Under Claims-Made Policy, Claim is “First Brought” Insured Where Receives Demand Letter

The California Court of Appeal has held that, under a claims-made policy, a claim is “first brought” at the place the insured receives a third party’s demand letter. (National Cas. Co. v. Sovereign Gen. Ins. Svcs. (2006) 40 Cal.Rptr.3d 591)

Facts

National Casualty Company (National) issued a liability policy to Sovereign General Insurance Services, Inc. (Sovereign), a surplus lines broker.  The policy provided coverage for wrongful acts committed anywhere in the world provided that the claim was first brought in the United States, and so long as the claim was first made during the policy period.

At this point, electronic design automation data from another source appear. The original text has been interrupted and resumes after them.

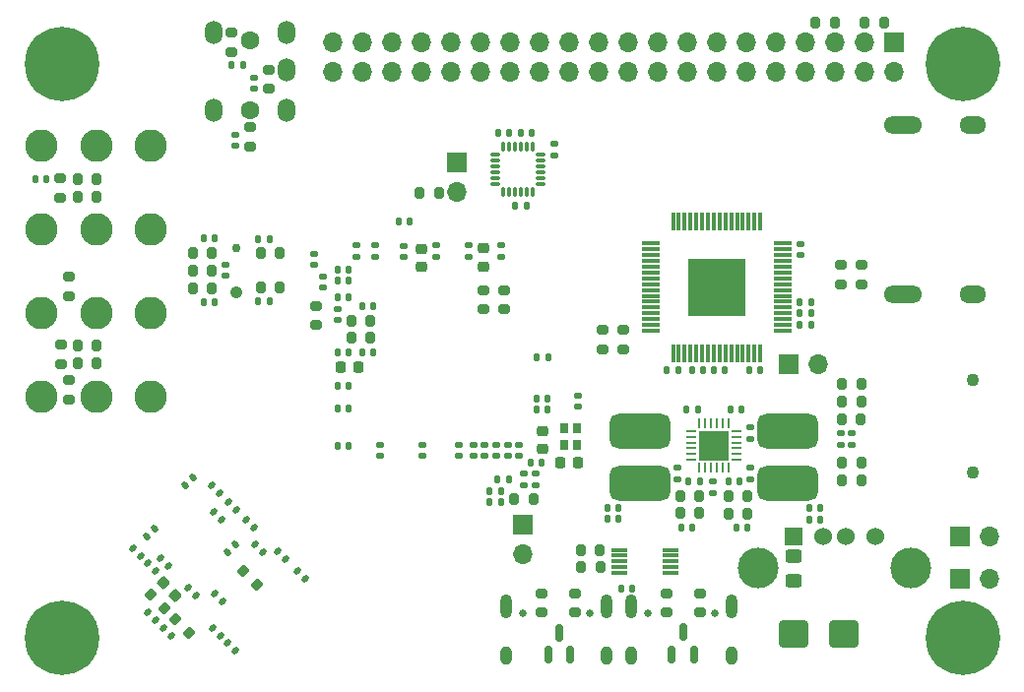
<source format=gbs>
G04 #@! TF.GenerationSoftware,KiCad,Pcbnew,7.0.6*
G04 #@! TF.CreationDate,2023-08-22T01:44:11+01:00*
G04 #@! TF.ProjectId,yasbc,79617362-632e-46b6-9963-61645f706362,rev?*
G04 #@! TF.SameCoordinates,Original*
G04 #@! TF.FileFunction,Soldermask,Bot*
G04 #@! TF.FilePolarity,Negative*
%FSLAX46Y46*%
G04 Gerber Fmt 4.6, Leading zero omitted, Abs format (unit mm)*
G04 Created by KiCad (PCBNEW 7.0.6) date 2023-08-22 01:44:11*
%MOMM*%
%LPD*%
G01*
G04 APERTURE LIST*
G04 Aperture macros list*
%AMRoundRect*
0 Rectangle with rounded corners*
0 $1 Rounding radius*
0 $2 $3 $4 $5 $6 $7 $8 $9 X,Y pos of 4 corners*
0 Add a 4 corners polygon primitive as box body*
4,1,4,$2,$3,$4,$5,$6,$7,$8,$9,$2,$3,0*
0 Add four circle primitives for the rounded corners*
1,1,$1+$1,$2,$3*
1,1,$1+$1,$4,$5*
1,1,$1+$1,$6,$7*
1,1,$1+$1,$8,$9*
0 Add four rect primitives between the rounded corners*
20,1,$1+$1,$2,$3,$4,$5,0*
20,1,$1+$1,$4,$5,$6,$7,0*
20,1,$1+$1,$6,$7,$8,$9,0*
20,1,$1+$1,$8,$9,$2,$3,0*%
G04 Aperture macros list end*
%ADD10C,0.800000*%
%ADD11C,6.400000*%
%ADD12C,2.800000*%
%ADD13C,1.600000*%
%ADD14O,1.500000X2.000000*%
%ADD15C,1.100000*%
%ADD16C,0.650000*%
%ADD17O,1.000000X2.100000*%
%ADD18O,1.000000X1.600000*%
%ADD19C,0.750000*%
%ADD20C,1.050000*%
%ADD21O,3.300000X1.500000*%
%ADD22O,2.300000X1.500000*%
%ADD23R,1.700000X1.700000*%
%ADD24O,1.700000X1.700000*%
%ADD25R,1.524000X1.524000*%
%ADD26C,1.524000*%
%ADD27C,3.500000*%
%ADD28RoundRect,0.140000X-0.170000X0.140000X-0.170000X-0.140000X0.170000X-0.140000X0.170000X0.140000X0*%
%ADD29RoundRect,0.140000X-0.219203X-0.021213X-0.021213X-0.219203X0.219203X0.021213X0.021213X0.219203X0*%
%ADD30RoundRect,0.140000X-0.140000X-0.170000X0.140000X-0.170000X0.140000X0.170000X-0.140000X0.170000X0*%
%ADD31RoundRect,0.200000X0.200000X0.275000X-0.200000X0.275000X-0.200000X-0.275000X0.200000X-0.275000X0*%
%ADD32RoundRect,0.140000X0.021213X-0.219203X0.219203X-0.021213X-0.021213X0.219203X-0.219203X0.021213X0*%
%ADD33RoundRect,0.062500X0.375000X0.062500X-0.375000X0.062500X-0.375000X-0.062500X0.375000X-0.062500X0*%
%ADD34RoundRect,0.062500X0.062500X0.375000X-0.062500X0.375000X-0.062500X-0.375000X0.062500X-0.375000X0*%
%ADD35R,2.600000X2.600000*%
%ADD36RoundRect,0.250000X-0.450000X0.325000X-0.450000X-0.325000X0.450000X-0.325000X0.450000X0.325000X0*%
%ADD37RoundRect,0.200000X-0.275000X0.200000X-0.275000X-0.200000X0.275000X-0.200000X0.275000X0.200000X0*%
%ADD38RoundRect,0.200000X-0.200000X-0.275000X0.200000X-0.275000X0.200000X0.275000X-0.200000X0.275000X0*%
%ADD39RoundRect,0.140000X0.140000X0.170000X-0.140000X0.170000X-0.140000X-0.170000X0.140000X-0.170000X0*%
%ADD40RoundRect,0.225000X-0.250000X0.225000X-0.250000X-0.225000X0.250000X-0.225000X0.250000X0.225000X0*%
%ADD41RoundRect,0.200000X-0.335876X-0.053033X-0.053033X-0.335876X0.335876X0.053033X0.053033X0.335876X0*%
%ADD42RoundRect,0.140000X0.170000X-0.140000X0.170000X0.140000X-0.170000X0.140000X-0.170000X-0.140000X0*%
%ADD43RoundRect,0.200000X0.275000X-0.200000X0.275000X0.200000X-0.275000X0.200000X-0.275000X-0.200000X0*%
%ADD44RoundRect,0.140000X0.219203X0.021213X0.021213X0.219203X-0.219203X-0.021213X-0.021213X-0.219203X0*%
%ADD45R,1.400000X0.300000*%
%ADD46RoundRect,0.750000X-1.850000X0.750000X-1.850000X-0.750000X1.850000X-0.750000X1.850000X0.750000X0*%
%ADD47RoundRect,0.075000X-0.350000X-0.075000X0.350000X-0.075000X0.350000X0.075000X-0.350000X0.075000X0*%
%ADD48RoundRect,0.075000X-0.075000X0.350000X-0.075000X-0.350000X0.075000X-0.350000X0.075000X0.350000X0*%
%ADD49RoundRect,0.250000X-1.000000X-0.900000X1.000000X-0.900000X1.000000X0.900000X-1.000000X0.900000X0*%
%ADD50RoundRect,0.150000X0.150000X-0.587500X0.150000X0.587500X-0.150000X0.587500X-0.150000X-0.587500X0*%
%ADD51RoundRect,0.225000X-0.225000X-0.250000X0.225000X-0.250000X0.225000X0.250000X-0.225000X0.250000X0*%
%ADD52R,0.800000X0.900000*%
%ADD53RoundRect,0.225000X-0.335876X-0.017678X-0.017678X-0.335876X0.335876X0.017678X0.017678X0.335876X0*%
%ADD54RoundRect,0.075000X0.700000X0.075000X-0.700000X0.075000X-0.700000X-0.075000X0.700000X-0.075000X0*%
%ADD55RoundRect,0.075000X0.075000X0.700000X-0.075000X0.700000X-0.075000X-0.700000X0.075000X-0.700000X0*%
%ADD56R,5.000000X5.000000*%
G04 APERTURE END LIST*
D10*
X130100000Y105500000D03*
X130802944Y107197056D03*
X130802944Y103802944D03*
X132500000Y107900000D03*
D11*
X132500000Y105500000D03*
D10*
X132500000Y103100000D03*
X134197056Y107197056D03*
X134197056Y103802944D03*
X134900000Y105500000D03*
X130100000Y56100000D03*
X130802944Y57797056D03*
X130802944Y54402944D03*
X132500000Y58500000D03*
D11*
X132500000Y56100000D03*
D10*
X132500000Y53700000D03*
X134197056Y57797056D03*
X134197056Y54402944D03*
X134900000Y56100000D03*
X52600000Y56100000D03*
X53302944Y57797056D03*
X53302944Y54402944D03*
X55000000Y58500000D03*
D11*
X55000000Y56100000D03*
D10*
X55000000Y53700000D03*
X56697056Y57797056D03*
X56697056Y54402944D03*
X57400000Y56100000D03*
X52600000Y105511600D03*
X53302944Y107208656D03*
X53302944Y103814544D03*
X55000000Y107911600D03*
D11*
X55000000Y105511600D03*
D10*
X55000000Y103111600D03*
X56697056Y107208656D03*
X56697056Y103814544D03*
X57400000Y105511600D03*
D12*
X53289199Y84072699D03*
X57989199Y84072699D03*
X62689199Y84072699D03*
X53289198Y76884500D03*
X57989198Y76884500D03*
X62689198Y76884500D03*
D13*
X71196600Y107523800D03*
X71196600Y101523800D03*
D14*
X74346600Y105023800D03*
X74346600Y108223800D03*
X68046600Y108223800D03*
X74346600Y101523800D03*
X68046600Y101523800D03*
D15*
X133393300Y70361000D03*
X133393300Y78361000D03*
D16*
X94658700Y58276800D03*
X100438700Y58276800D03*
D17*
X93228700Y58806800D03*
D18*
X93228700Y54626800D03*
D17*
X101868700Y58806800D03*
D18*
X101868700Y54626800D03*
D19*
X70027800Y89657000D03*
D20*
X70027800Y85857000D03*
D21*
X127377800Y100214000D03*
X127377800Y85714000D03*
D22*
X133337800Y100214000D03*
X133337800Y85714000D03*
D23*
X117495400Y79705200D03*
D24*
X120035400Y79705200D03*
D23*
X132252800Y64897000D03*
D24*
X134792800Y64897000D03*
D23*
X88967700Y97005000D03*
D24*
X88967700Y94465000D03*
D12*
X53288200Y98435900D03*
X57988200Y98435900D03*
X62688200Y98435900D03*
D25*
X117950100Y64884100D03*
D26*
X120450100Y64884100D03*
X122450100Y64884100D03*
X124950100Y64884100D03*
D27*
X114880100Y62174100D03*
X128020100Y62174100D03*
D23*
X126593600Y107391200D03*
D24*
X126593600Y104851200D03*
X124053600Y107391200D03*
X124053600Y104851200D03*
X121513600Y107391200D03*
X121513600Y104851200D03*
X118973600Y107391200D03*
X118973600Y104851200D03*
X116433600Y107391200D03*
X116433600Y104851200D03*
X113893600Y107391200D03*
X113893600Y104851200D03*
X111353600Y107391200D03*
X111353600Y104851200D03*
X108813600Y107391200D03*
X108813600Y104851200D03*
X106273600Y107391200D03*
X106273600Y104851200D03*
X103733600Y107391200D03*
X103733600Y104851200D03*
X101193600Y107391200D03*
X101193600Y104851200D03*
X98653600Y107391200D03*
X98653600Y104851200D03*
X96113600Y107391200D03*
X96113600Y104851200D03*
X93573600Y107391200D03*
X93573600Y104851200D03*
X91033600Y107391200D03*
X91033600Y104851200D03*
X88493600Y107391200D03*
X88493600Y104851200D03*
X85953600Y107391200D03*
X85953600Y104851200D03*
X83413600Y107391200D03*
X83413600Y104851200D03*
X80873600Y107391200D03*
X80873600Y104851200D03*
X78333600Y107391200D03*
X78333600Y104851200D03*
D16*
X105377500Y58276800D03*
X111157500Y58276800D03*
D17*
X103947500Y58806800D03*
D18*
X103947500Y54626800D03*
D17*
X112587500Y58806800D03*
D18*
X112587500Y54626800D03*
D12*
X53288200Y91247700D03*
X57988200Y91247700D03*
X62688200Y91247700D03*
D23*
X132257800Y61214000D03*
D24*
X134797800Y61214000D03*
D23*
X94665800Y65862200D03*
D24*
X94665800Y63322200D03*
D28*
X92773500Y89900700D03*
X92773500Y88940700D03*
D29*
X62417428Y62537922D03*
X63096250Y61859100D03*
D30*
X91821000Y67792600D03*
X92781000Y67792600D03*
D29*
X68007661Y56973089D03*
X68686483Y56294267D03*
D31*
X113994200Y66832155D03*
X112344200Y66832155D03*
D30*
X114099400Y79146400D03*
X115059400Y79146400D03*
D32*
X65577078Y69282878D03*
X66255900Y69961700D03*
D29*
X69320089Y67786511D03*
X69998911Y67107689D03*
D31*
X73773800Y89204800D03*
X72123800Y89204800D03*
D33*
X113038900Y73939155D03*
X113038900Y73439155D03*
X113038900Y72939155D03*
X113038900Y72439155D03*
X113038900Y71939155D03*
X113038900Y71439155D03*
D34*
X112351400Y70751655D03*
X111851400Y70751655D03*
X111351400Y70751655D03*
X110851400Y70751655D03*
X110351400Y70751655D03*
X109851400Y70751655D03*
D33*
X109163900Y71439155D03*
X109163900Y71939155D03*
X109163900Y72439155D03*
X109163900Y72939155D03*
X109163900Y73439155D03*
X109163900Y73939155D03*
D34*
X109851400Y74626655D03*
X110351400Y74626655D03*
X110851400Y74626655D03*
X111351400Y74626655D03*
X111851400Y74626655D03*
X112351400Y74626655D03*
D35*
X111101400Y72689155D03*
D36*
X117944900Y63128000D03*
X117944900Y61078000D03*
D37*
X96304100Y59956200D03*
X96304100Y58306200D03*
D38*
X85789000Y94434600D03*
X87439000Y94434600D03*
D30*
X83975000Y91948000D03*
X84935000Y91948000D03*
D39*
X96797900Y76718100D03*
X95837900Y76718100D03*
D28*
X84378800Y89865200D03*
X84378800Y88905200D03*
D31*
X123748799Y76454001D03*
X122098799Y76454001D03*
D40*
X96367600Y73949800D03*
X96367600Y72399800D03*
D30*
X78727300Y72628700D03*
X79687300Y72628700D03*
D41*
X62633406Y59870794D03*
X63800132Y58704068D03*
D29*
X65855639Y60445911D03*
X66534461Y59767089D03*
D30*
X78727300Y80655100D03*
X79687300Y80655100D03*
D39*
X96806900Y75752900D03*
X95846900Y75752900D03*
D28*
X80369300Y89900700D03*
X80369300Y88940700D03*
D38*
X119843200Y109088000D03*
X121493200Y109088000D03*
D42*
X82384900Y71815900D03*
X82384900Y72775900D03*
D38*
X99644700Y63703200D03*
X101294700Y63703200D03*
D30*
X112333600Y69575355D03*
X113293600Y69575355D03*
D39*
X93450300Y69733100D03*
X92490300Y69733100D03*
D31*
X123735600Y74955400D03*
X122085600Y74955400D03*
X123746800Y69672200D03*
X122096800Y69672200D03*
D42*
X91376500Y71790500D03*
X91376500Y72750500D03*
D43*
X123748800Y86576400D03*
X123748800Y88226400D03*
D30*
X109222600Y79146400D03*
X110182600Y79146400D03*
D38*
X108204000Y66882955D03*
X109854000Y66882955D03*
X66281800Y86233000D03*
X67931800Y86233000D03*
D43*
X55651400Y76630500D03*
X55651400Y78280500D03*
D38*
X66282741Y89281000D03*
X67932741Y89281000D03*
D28*
X110984800Y69575355D03*
X110984800Y68615355D03*
D31*
X95554800Y68069400D03*
X93904800Y68069400D03*
D44*
X68783200Y66259389D03*
X68104378Y66938211D03*
D39*
X109864600Y69575355D03*
X108904600Y69575355D03*
X102905000Y66349555D03*
X101945000Y66349555D03*
D42*
X89192100Y71795700D03*
X89192100Y72755700D03*
D44*
X68605400Y68554600D03*
X67926578Y69233422D03*
D28*
X118541800Y90043000D03*
X118541800Y89083000D03*
D30*
X108269600Y65663755D03*
X109229600Y65663755D03*
D28*
X69088000Y88237000D03*
X69088000Y87277000D03*
D30*
X119295800Y66324155D03*
X120255800Y66324155D03*
D38*
X79921600Y81937800D03*
X81571600Y81937800D03*
X56363600Y81304100D03*
X58013600Y81304100D03*
D39*
X53670200Y95616500D03*
X52710200Y95616500D03*
D41*
X70638237Y61873563D03*
X71804963Y60706837D03*
D30*
X118465600Y83083400D03*
X119425600Y83083400D03*
D42*
X76686300Y88224300D03*
X76686300Y89184300D03*
D38*
X56351400Y94092500D03*
X58001400Y94092500D03*
D28*
X107987600Y70769155D03*
X107987600Y69809155D03*
D43*
X71212600Y98426000D03*
X71212600Y100076000D03*
D31*
X123748800Y77952600D03*
X122098800Y77952600D03*
D28*
X121970800Y73733600D03*
X121970800Y72773600D03*
D38*
X112344200Y68330755D03*
X113994200Y68330755D03*
D30*
X111076800Y79146400D03*
X112036800Y79146400D03*
D31*
X73787000Y86309200D03*
X72137000Y86309200D03*
D28*
X87176500Y89900700D03*
X87176500Y88940700D03*
D29*
X62399213Y58344857D03*
X63078035Y57666035D03*
D42*
X85991700Y71765100D03*
X85991700Y72725100D03*
D28*
X89979500Y89900700D03*
X89979500Y88940700D03*
D37*
X107048300Y59981600D03*
X107048300Y58331600D03*
D32*
X62287778Y64853178D03*
X62966600Y65532000D03*
D31*
X81571600Y83436400D03*
X79921600Y83436400D03*
D30*
X69621800Y105396800D03*
X70581800Y105396800D03*
D32*
X69231189Y63541589D03*
X69910011Y64220411D03*
D39*
X94964852Y93319600D03*
X94004852Y93319600D03*
D30*
X91821000Y68783200D03*
X92781000Y68783200D03*
D39*
X93466801Y99568000D03*
X92506801Y99568000D03*
D30*
X78720900Y87835217D03*
X79680900Y87835217D03*
D42*
X92367100Y71790500D03*
X92367100Y72750500D03*
D29*
X61131239Y63824111D03*
X61810061Y63145289D03*
D45*
X107358900Y63712600D03*
X107358900Y63212600D03*
X107358900Y62712600D03*
X107358900Y62212600D03*
X107358900Y61712600D03*
X102958900Y61712600D03*
X102958900Y62212600D03*
X102958900Y62712600D03*
X102958900Y63212600D03*
X102958900Y63712600D03*
D29*
X68141639Y59963311D03*
X68820461Y59284489D03*
D39*
X72867400Y85064600D03*
X71907400Y85064600D03*
D38*
X99657900Y62204600D03*
X101307900Y62204600D03*
D30*
X80839167Y80682164D03*
X81799167Y80682164D03*
D43*
X69621800Y106553000D03*
X69621800Y108203000D03*
D46*
X104761800Y73893355D03*
X104761800Y69393355D03*
D29*
X69293850Y55686900D03*
X69972672Y55008078D03*
D31*
X125708600Y109088000D03*
X124058600Y109088000D03*
D40*
X91249500Y89634300D03*
X91249500Y88084300D03*
D31*
X123747801Y71170800D03*
X122097801Y71170800D03*
D47*
X92284000Y95193800D03*
X92284000Y95693800D03*
X92284000Y96193800D03*
X92284000Y96693800D03*
X92284000Y97193800D03*
X92284000Y97693800D03*
D48*
X92984000Y98393800D03*
X93484000Y98393800D03*
X93984000Y98393800D03*
X94484000Y98393800D03*
X94984000Y98393800D03*
X95484000Y98393800D03*
D47*
X96184000Y97693800D03*
X96184000Y97193800D03*
X96184000Y96693800D03*
X96184000Y96193800D03*
X96184000Y95693800D03*
X96184000Y95193800D03*
D48*
X95484000Y94493800D03*
X94984000Y94493800D03*
X94484000Y94493800D03*
X93984000Y94493800D03*
X93484000Y94493800D03*
X92984000Y94493800D03*
D39*
X109700000Y75793600D03*
X108740000Y75793600D03*
D44*
X74282300Y62925900D03*
X73603478Y63604722D03*
D42*
X94348300Y71790500D03*
X94348300Y72750500D03*
D43*
X91236800Y84392000D03*
X91236800Y86042000D03*
D37*
X109867700Y59981600D03*
X109867700Y58331600D03*
D28*
X122936000Y73733600D03*
X122936000Y72773600D03*
D39*
X96837500Y80248700D03*
X95877500Y80248700D03*
X107998200Y79146400D03*
X107038200Y79146400D03*
D42*
X77499100Y86245700D03*
X77499100Y87205700D03*
D43*
X103276400Y80988400D03*
X103276400Y82638400D03*
X121970800Y86576400D03*
X121970800Y88226400D03*
D42*
X99390200Y76019600D03*
X99390200Y76979600D03*
D43*
X101523800Y80988400D03*
X101523800Y82638400D03*
D28*
X81994900Y89900700D03*
X81994900Y88940700D03*
D30*
X67208400Y84988400D03*
X68168400Y84988400D03*
D29*
X63532378Y62985022D03*
X64211200Y62306200D03*
D42*
X69977000Y98467800D03*
X69977000Y99427800D03*
D28*
X114236000Y70766555D03*
X114236000Y69806555D03*
D49*
X117979300Y56464200D03*
X122279300Y56464200D03*
D30*
X112499200Y75819000D03*
X113459200Y75819000D03*
D38*
X66281116Y87757000D03*
X67931116Y87757000D03*
D44*
X71526400Y65633600D03*
X70847578Y66312422D03*
D42*
X95724900Y69278500D03*
X95724900Y70238500D03*
D39*
X72870000Y90449400D03*
X71910000Y90449400D03*
D30*
X95307100Y71180900D03*
X96267100Y71180900D03*
D42*
X71578600Y103364800D03*
X71578600Y104324800D03*
D50*
X109369900Y54739300D03*
X107469900Y54739300D03*
X108419900Y56614300D03*
D30*
X94487452Y99568000D03*
X95447452Y99568000D03*
D43*
X54889400Y94004101D03*
X54889400Y95654101D03*
D46*
X117461800Y73893355D03*
X117461800Y69393355D03*
D30*
X78727300Y75829100D03*
X79687300Y75829100D03*
D51*
X97866200Y71244400D03*
X99416200Y71244400D03*
X79008700Y79385100D03*
X80558700Y79385100D03*
D42*
X97355052Y97663000D03*
X97355052Y98623000D03*
X94720300Y69281100D03*
X94720300Y70241100D03*
D52*
X98256000Y72740000D03*
X98256000Y74140000D03*
X99356000Y74140000D03*
X99356000Y72740000D03*
D42*
X114236000Y73256200D03*
X114236000Y74216200D03*
D44*
X72272211Y63541589D03*
X71593389Y64220411D03*
D42*
X90385900Y71795700D03*
X90385900Y72755700D03*
D30*
X103113900Y60375800D03*
X104073900Y60375800D03*
D42*
X93357700Y71787900D03*
X93357700Y72747900D03*
D53*
X63716642Y60883108D03*
X64812658Y59787092D03*
D43*
X93065600Y84392000D03*
X93065600Y86042000D03*
D50*
X98727300Y54713900D03*
X96827300Y54713900D03*
X97777300Y56588900D03*
D39*
X113976800Y65612955D03*
X113016800Y65612955D03*
X81795028Y84690997D03*
X80835028Y84690997D03*
D43*
X54914800Y79717100D03*
X54914800Y81367100D03*
D30*
X119295800Y67289355D03*
X120255800Y67289355D03*
D38*
X56363600Y79766900D03*
X58013600Y79766900D03*
D37*
X99148900Y59956200D03*
X99148900Y58306200D03*
D30*
X118465600Y84074000D03*
X119425600Y84074000D03*
D39*
X102902600Y67314755D03*
X101942600Y67314755D03*
D38*
X56351400Y95616500D03*
X58001400Y95616500D03*
D54*
X117003200Y90059200D03*
X117003200Y89559200D03*
X117003200Y89059200D03*
X117003200Y88559200D03*
X117003200Y88059200D03*
X117003200Y87559200D03*
X117003200Y87059200D03*
X117003200Y86559200D03*
X117003200Y86059200D03*
X117003200Y85559200D03*
X117003200Y85059200D03*
X117003200Y84559200D03*
X117003200Y84059200D03*
X117003200Y83559200D03*
X117003200Y83059200D03*
X117003200Y82559200D03*
D55*
X115078200Y80634200D03*
X114578200Y80634200D03*
X114078200Y80634200D03*
X113578200Y80634200D03*
X113078200Y80634200D03*
X112578200Y80634200D03*
X112078200Y80634200D03*
X111578200Y80634200D03*
X111078200Y80634200D03*
X110578200Y80634200D03*
X110078200Y80634200D03*
X109578200Y80634200D03*
X109078200Y80634200D03*
X108578200Y80634200D03*
X108078200Y80634200D03*
X107578200Y80634200D03*
D54*
X105653200Y82559200D03*
X105653200Y83059200D03*
X105653200Y83559200D03*
X105653200Y84059200D03*
X105653200Y84559200D03*
X105653200Y85059200D03*
X105653200Y85559200D03*
X105653200Y86059200D03*
X105653200Y86559200D03*
X105653200Y87059200D03*
X105653200Y87559200D03*
X105653200Y88059200D03*
X105653200Y88559200D03*
X105653200Y89059200D03*
X105653200Y89559200D03*
X105653200Y90059200D03*
D55*
X107578200Y91984200D03*
X108078200Y91984200D03*
X108578200Y91984200D03*
X109078200Y91984200D03*
X109578200Y91984200D03*
X110078200Y91984200D03*
X110578200Y91984200D03*
X111078200Y91984200D03*
X111578200Y91984200D03*
X112078200Y91984200D03*
X112578200Y91984200D03*
X113078200Y91984200D03*
X113578200Y91984200D03*
X114078200Y91984200D03*
X114578200Y91984200D03*
X115078200Y91984200D03*
D56*
X111328200Y86309200D03*
D29*
X75254478Y61877522D03*
X75933300Y61198700D03*
D30*
X78727300Y77835700D03*
X79687300Y77835700D03*
X78718300Y85455700D03*
X79678300Y85455700D03*
D43*
X76860400Y83030000D03*
X76860400Y84680000D03*
X55639201Y85545900D03*
X55639201Y87195900D03*
D30*
X78720900Y86870017D03*
X79680900Y86870017D03*
D41*
X64770000Y57734200D03*
X65936726Y56567474D03*
D42*
X78746300Y83461800D03*
X78746300Y84421800D03*
D30*
X67185600Y90525600D03*
X68145600Y90525600D03*
D29*
X63728291Y57015779D03*
X64407113Y56336957D03*
D31*
X109854000Y68356155D03*
X108204000Y68356155D03*
D30*
X118465600Y85039200D03*
X119425600Y85039200D03*
D40*
X85931900Y89621300D03*
X85931900Y88071300D03*
D43*
X72848600Y103365801D03*
X72848600Y105015801D03*
M02*

</source>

The policy defined a “claim” as a demand or assertion of a legal right seeking damages, and included any arbitration proceeding to which any insured was required to submit.

Under agreements with Certain Underwriters at Lloyd’s, London (Lloyd’s), Sovereign issued certificates of insurance and processed claims.  Sovereign’s agreements with Lloyd’s required that all matters “arising under, out of or in connection with” the agreements had to be arbitrated in London in accordance with the laws of England.

In a letter addressed to Sovereign’s offices in California, Lloyd’s asserted that it had suffered losses as a result of Sovereign’s breach of the agreements and that Lloyd’s intended to recover all losses arising out of Sovereign’s actions. Lloyd’s then demanded $5 million to settle its claims, and also demanded arbitration.  Sovereign tendered the claims to National.

National agreed to defend Sovereign, but reserved its rights to assert that Lloyd’s claims were brought outside the territorial limits of National’s policy.   National then brought a declaratory relief action, contending that the coverage for a “claim … first brought in the United States” meant that a claimant had to initiate a legal proceeding in the United States.  Essentially, National asserted that Lloyd’s claim was “brought” when Lloyd’s initiated an arbitration proceeding in London and that, therefore, the claim fell outside the territorial limit of National’s policy.

Holding

The Court of Appeal rejected National’s interpretation of the policy, finding it was not reasonable to interpret the phrase “claim first brought” as a limitation to a particular territory given the fact that the policy purported to cover wrongful acts committed anywhere in the world.  The Court also found the phrase “claim first brought” to be ambiguous because the policy defined a “claim” to include not only a lawsuit, but also a mere demand for damages.  Therefore, the Court concluded, Lloyd’s “brought” the claim when Lloyd’s mailed the demand letter to Sovereign’s offices in California.

Comment

This case illustrates that, once a California appellate court determines that a policy term is ambiguous, the court will use the parties’ “objective reasonable expectations” to resolve the ambiguity (usually in favor of the insured).